Saturday, July 19, 2025

Australia retail sales up

SYDNEY — Australian retail sales barely grew for a fourth straight month in May as gains in clothing purchases were offset by a rare drop in food sales, bolstering the case for another cut in interest rates next week.

Investors now see a 97 percent chance that the Reserve Bank of Australia will cut its cash rate of 3.85 percent by a quarter-point next Tuesday as economic growth has remained weak and inflation risks have faded.

The Australian dollar slipped 0.2 percent to $0.6569.

Retail sales rose 0.2 percent in May from April, when they were flat, data from the Australian Bureau of Statistics (ABS) showed on Wednesday. That was short of market forecasts for a 0.4 percent increase and marked the fourth month of sluggish spending.
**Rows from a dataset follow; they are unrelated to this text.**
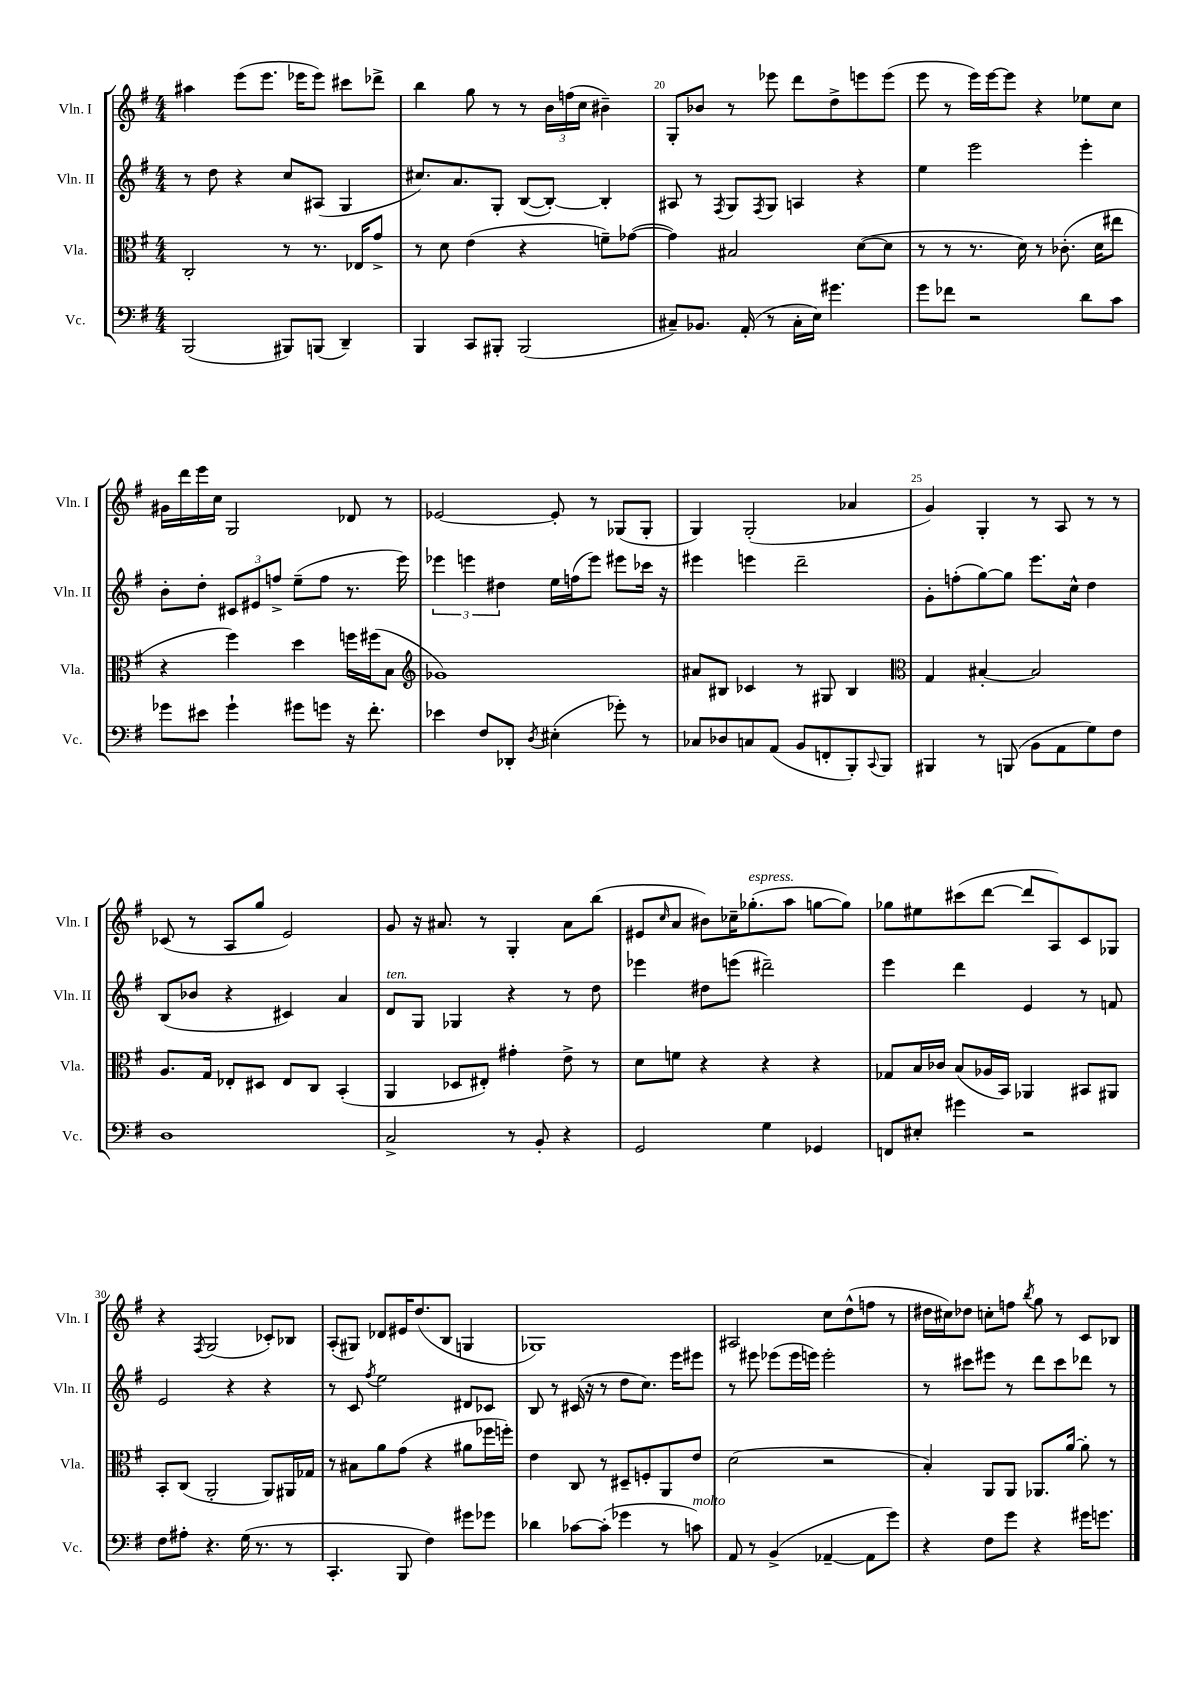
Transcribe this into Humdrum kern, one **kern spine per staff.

**kern	**kern	**kern	**kern
*part4	*part3	*part2	*part1
*staff4	*staff3	*staff2	*staff1
*I"Vc.	*I"Vla.	*I"Vln. II	*I"Vln. I
*I'Vc.	*I'Vla.	*I'Vln. II	*I'Vln. I
*clefF4	*clefC3	*clefG2	*clefG2
*k[f#]	*k[f#]	*k[f#]	*k[f#]
*M4/4	*M4/4	*M4/4	*M4/4
=18	=18	=18	=18
(2BBB/	2C'/	8r	4aa#X\
.	.	8dd\	.
.	.	4r	(8eee\L
.	.	.	8.eee\J
8BBB#X/L)	8r	8cc/L	.
.	.	.	16eee-X\KL
(8BBBn/J	8.r	(8A#X/J	8eee-\J)
4DD~/)	.	4G/	8ccc#X\L
.	16E-X/KL	.	.
.	8g^/J	.	8ddd-X^\J
=19	=19	=19	=19
4BBB/	8r	8.cc#X/L)	4bb\
.	8d\	.	.
.	.	8.a/	.
8CC/L	(4e\	.	8gg\
8BBB#X'/J	.	8G'/J	8r
(2BBB#/	4r	([8B/L	8r
.	.	8B'/J_)	24b\LL
.	.	.	(24ffn\
.	.	.	24cc\JJ
.	8fn~\L)	4B'/]	4b#X~\)
.	([8g-X\J	.	.
=20	=20	=20	=20
8C#X~/L)	4g-\])	8A#X/	8G'/L
8.BB-X/J	.	8r	8b-X/J
.	.	8qF#/	.
.	2B#X/	8G/L	8r
(16AA'/	.	.	.
.	.	8qF#/	.
8r	.	8G/J	8eee-X\
16C#'\LL	.	4An/	8ddd\L
16E\JJ)	.	.	.
4.g#X\	.	.	8dd^\
.	([8d\L	4r	8eeen\
.	8d\J]	.	(8eee\J
=21	=21	=21	=21
8g\L	8r	4ee\	8eee\
8f-X\J	8r	.	8r
2r	8.r	2eee\	16eee\LL)
.	.	.	[16eee\J
.	.	.	8eee\J]
.	16d\)	.	.
.	8r	.	4r
.	(8.c-X'\	.	.
8d\L	.	4eee'\	8ee-X\L
.	16d\KL	.	.
8c\J	8ee#X\J	.	8cc\J
!!LO:LB:g=z
=22	=22	=22	=22
8g-X\L	4r	8b'\L	16g#X\LL
.	.	.	16ddd\
8e#X\J	.	8dd'\J	16eee\
.	.	.	16cc\JJ
4g-`\	4ff#\)	12c#X/L	2G/
.	.	12e#X/	.
.	.	12ffn^/J	.
8g#X\L	4dd\	(8ee~\L	.
8gn\J	.	8ff\J	.
16r	16ffn\LL	8.r	8d-X/
8.f#'\	(16ff#X\J	.	.
.	8B\J	.	8r
.	.	16eee\)	.
=23	=23	=23	=23
*	*clefG2	*	*
4e-X\	1g-X)	6eee-X\	[2e-X/
.	.	6eeen\	.
8F#/L	.	.	.
.	.	6dd#X\	.
8DD-X'/J	.	.	.
8qD/	.	.	.
(4E#X'\	.	16ee\LL	8e-'/]
.	.	(16ffn\J	.
.	.	8eee\J)	8r
8g-X'\)	.	8eee#X\L	(8G-X/L
8r	.	16ccc-X\Jk	8G-'/J
.	.	16r	.
=24	=24	=24	=24
8C-X/L	8a#X/L	4eee#X\	4G/)
8D-X/	8B#X/J	.	.
8Cn/	4c-X/	4eeen\	(2G'/
(8AA/J	.	.	.
8BB/L	8r	2ddd~\	.
8FFn'/	8G#X/	.	.
8BBB'/)	4B#/	.	4a-X/
8qqCC/	.	.	.
8BBB/J	.	.	.
=25	=25	=25	=25
*	*clefC3	*	*
4BBB#X/	4G/	8g'\L	4g/)
.	.	(8ffn'\	.
8r	[4B#X'/	[8gg\)	4G'/
(8BBBn/	.	8gg\J]	.
8BB\L	2B#/]	8.eee\L	8r
8AA\	.	.	8A/
.	.	16cc^^\Jk	.
8G\)	.	4dd\	8r
8F#\J	.	.	8r
!!LO:LB:g=z
=26	=26	=26	=26
1D	8.A/L	(8B/L	(8c-X/
.	.	8b-X/J	8r
.	16G/Jk	.	.
.	8E-X'/L	4r	8A/L
.	8D#X/J	.	8gg/J
.	8E-/L	4c#X/)	2e/)
.	8C/J	.	.
.	(4BB'/	4a/	.
=27	=27	=27	=27
!	!	!LO:TX:a:i:t=ten.	!
2C^/	4AA/	8d/L	8g/
.	.	8G/J	16r
.	.	.	8.a#X/
.	8D-X/L	4G-X/	.
.	8E#X'/J)	.	8r
8r	4g#X'\	4r	4G'/
8BB'/	.	.	.
4r	8e^\	8r	8a#\L
.	8r	8dd\	(8bb\J
=28	=28	=28	=28
2GG/	8d\L	4eee-X\	8e#X/L
.	.	.	16qqcc/
.	8fn\J	.	8a/J
.	4r	8dd#X\L	8b#X\L)
.	.	(8eeen\J	16cc-X~\K
!	!	!	!LO:TX:a:i:t=espress.
.	.	.	(8.gg-X'\
4G\	4r	2ddd#X~\)	.
.	.	.	8aa\J
4GG-X/	4r	.	[8ggn\L
.	.	.	8gg\J])
=29	=29	=29	=29
8FFn/L	8G-X/L	4eee\	8gg-X\L
8E#X'/J	16B/L	.	8ee#X\
.	16c-X/JJ	.	.
4g#X\	(8B/L	4ddd\	(8ccc#X\
.	16A-X/L	.	[8ddd\J
.	16BB/JJ)	.	.
2r	4AA-X/	4e/	8ddd/L]
.	.	.	8A/)
.	8BB#X/L	8r	8c/
.	8AA#X/J	8fn/	8G-X/J
!!LO:LB:g=z
=30	=30	=30	=30
8F#\L	8BB'/L	2e/	4r
8A#X'\J	(8C/J	.	.
.	.	.	8qF#/
4.r	2AA'/	.	(2G/
.	.	4r	.
(16G\	.	.	.
8.r	.	.	.
.	8AA/L)	4r	8c-X'/L)
8r	16AA#X/L	.	8B-X/J
.	16G-X/JJ	.	.
=31	=31	=31	=31
4.CC'/	8r	8r	(8A'/L
.	8B#X\L	8c/	8G#X/J)
.	.	8qff#/	.
.	8a\	2ee\	8d-X/L
8BBB/	(8g\J	.	16e#X/K
.	.	.	(8.dd/
4F#\)	4r	.	.
.	.	.	8B/J
8g#X\L	8a#X\L	8d#X/L	4Gn/
8g-X\J	16ff-X\L	8c-X/J	.
.	16ffn'\JJ)	.	.
=32	=32	=32	=32
4d-X\	4e\	8B/	1G-X)
.	.	8r	.
[8c-X\L	8C/	(16c#X/	.
.	.	16r	.
(8c-'\J]	8r	8r	.
4g-X\	8D#X~/L	8dd\L	.
.	8Fn'/	8.cc\J)	.
8r	8AA/	.	.
.	.	16eee\KL	.
!LO:TX:a:i:t=molto	!	!	!
8cn\)	8e/J	8eee#X\J	.
=33	=33	=33	=33
8AA/	(2d\	8r	2A#X/
8r	.	8eee#X\	.
(4BB^/	.	(8eee-X\L	.
.	.	16eee-\L	.
.	.	16eeen\JJ)	.
[4AA-X~/	2r	2eee'\	8cc\L
.	.	.	(8dd^^\
8AA-\L]	.	.	8ffn\J
8g\J)	.	.	8r
=34	=34	=34	=34
4r	4B'/)	8r	16dd#X\LL
.	.	.	16cc#X\J)
.	.	8ccc#X\L	8dd-X\J
8F#\L	8AA/L	8eee#X\J	8ccn'\L
8g\J	8AA/J	8r	8ffn\J
.	.	.	8qbb/
4r	8.AA-X/L	8ddd\L	8gg\
.	.	8ccc#\	8r
.	[16a/Jk	.	.
16g#X\KL	8a'\]	8ddd-X\J	8c/L
8.gn\J	.	.	.
.	8r	8r	8B-X/J
==	==	==	==
*-	*-	*-	*-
The A$37.3 billion ($24.5 billion) in sales were up 3.3 percent on a year earlier, the slowest annual pace since November last year.

The data follows a measure of Australian consumer sentiment for May that showed pessimists still outnumber optimists.
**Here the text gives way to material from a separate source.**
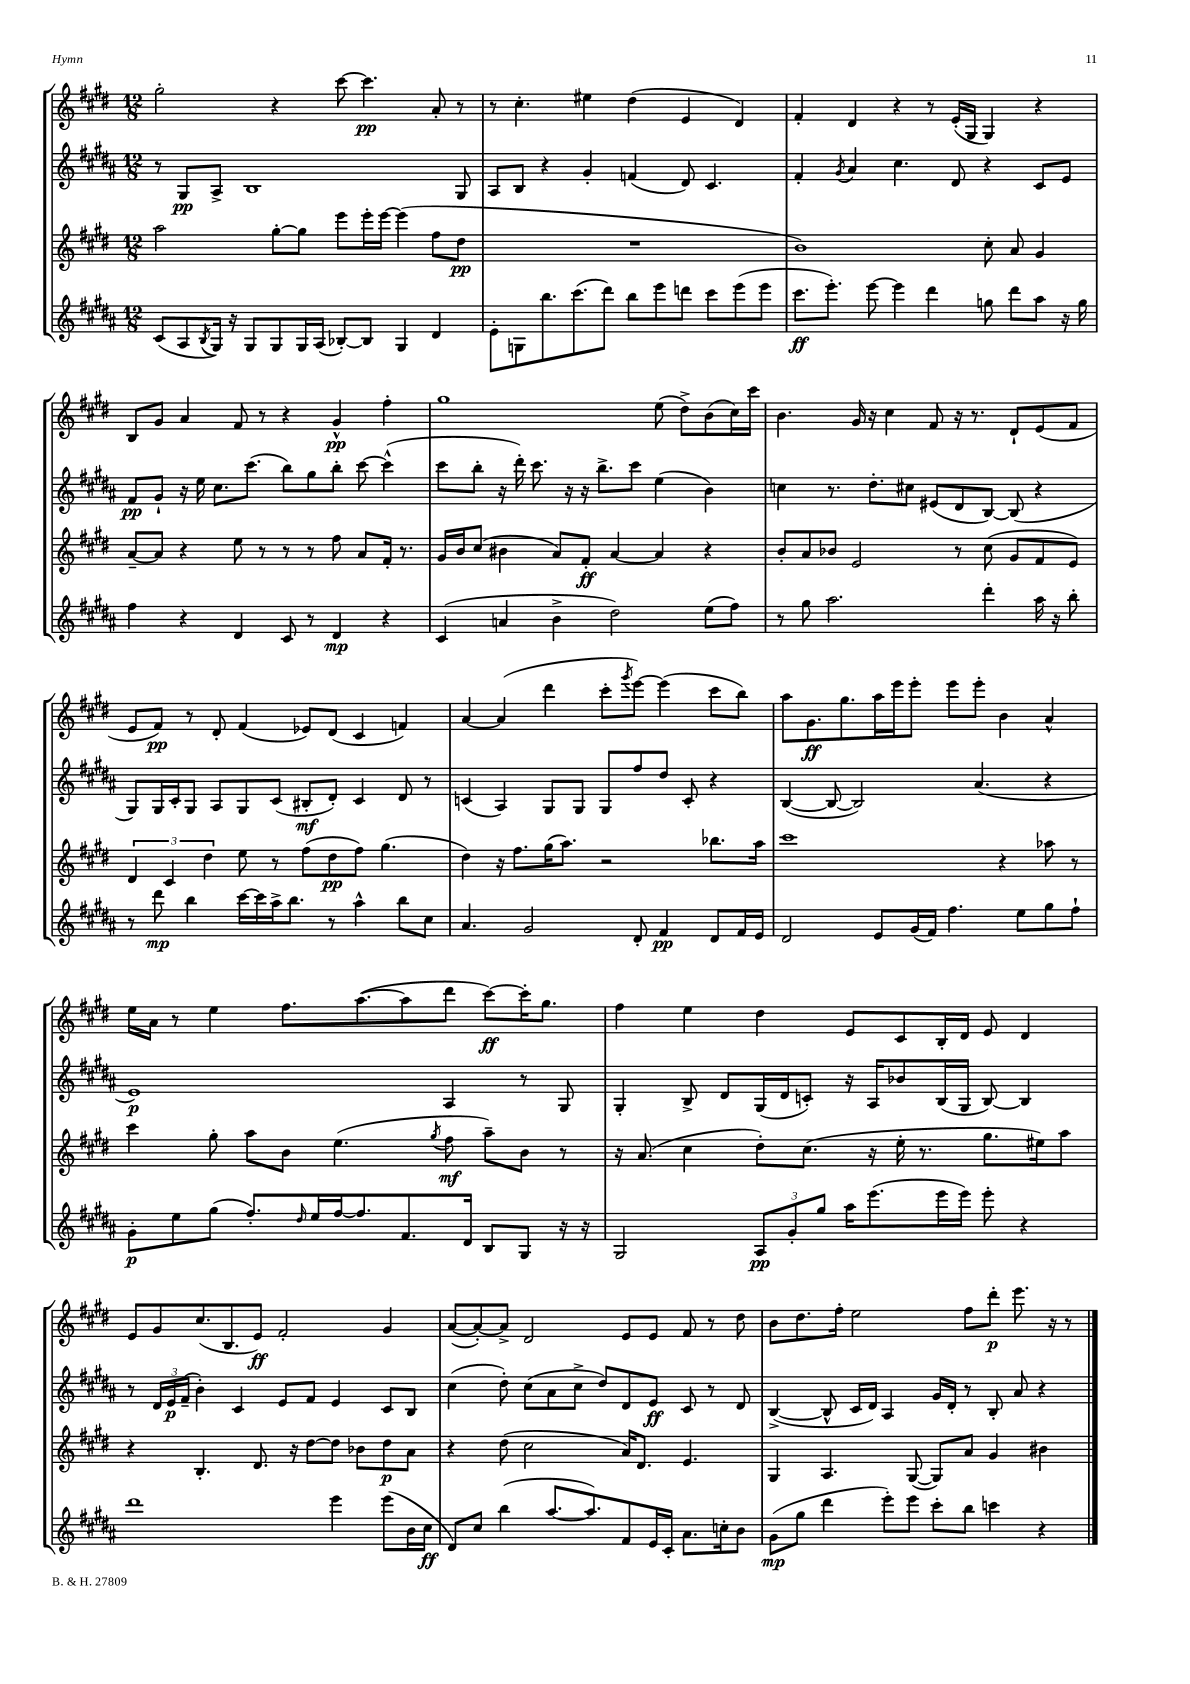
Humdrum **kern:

“Households will need more convincing to lift spending; many have banked earlier interest rate cuts, rather than spend them through the economy,” said Harry Murphy Cruise, head of economic research and global trade for Oxford Economics Australia.

“Today’s data is another notch in the column to cut rates when the RBA meets next week.”

Food retail sales fell 0.4 percent, the first monthly drop this year, while spending in cafes and restaurants was flat. Spending on clothes grew 2.9 percent and spending at department stores gained 2.6 percent, though those figures followed big drops the previous month.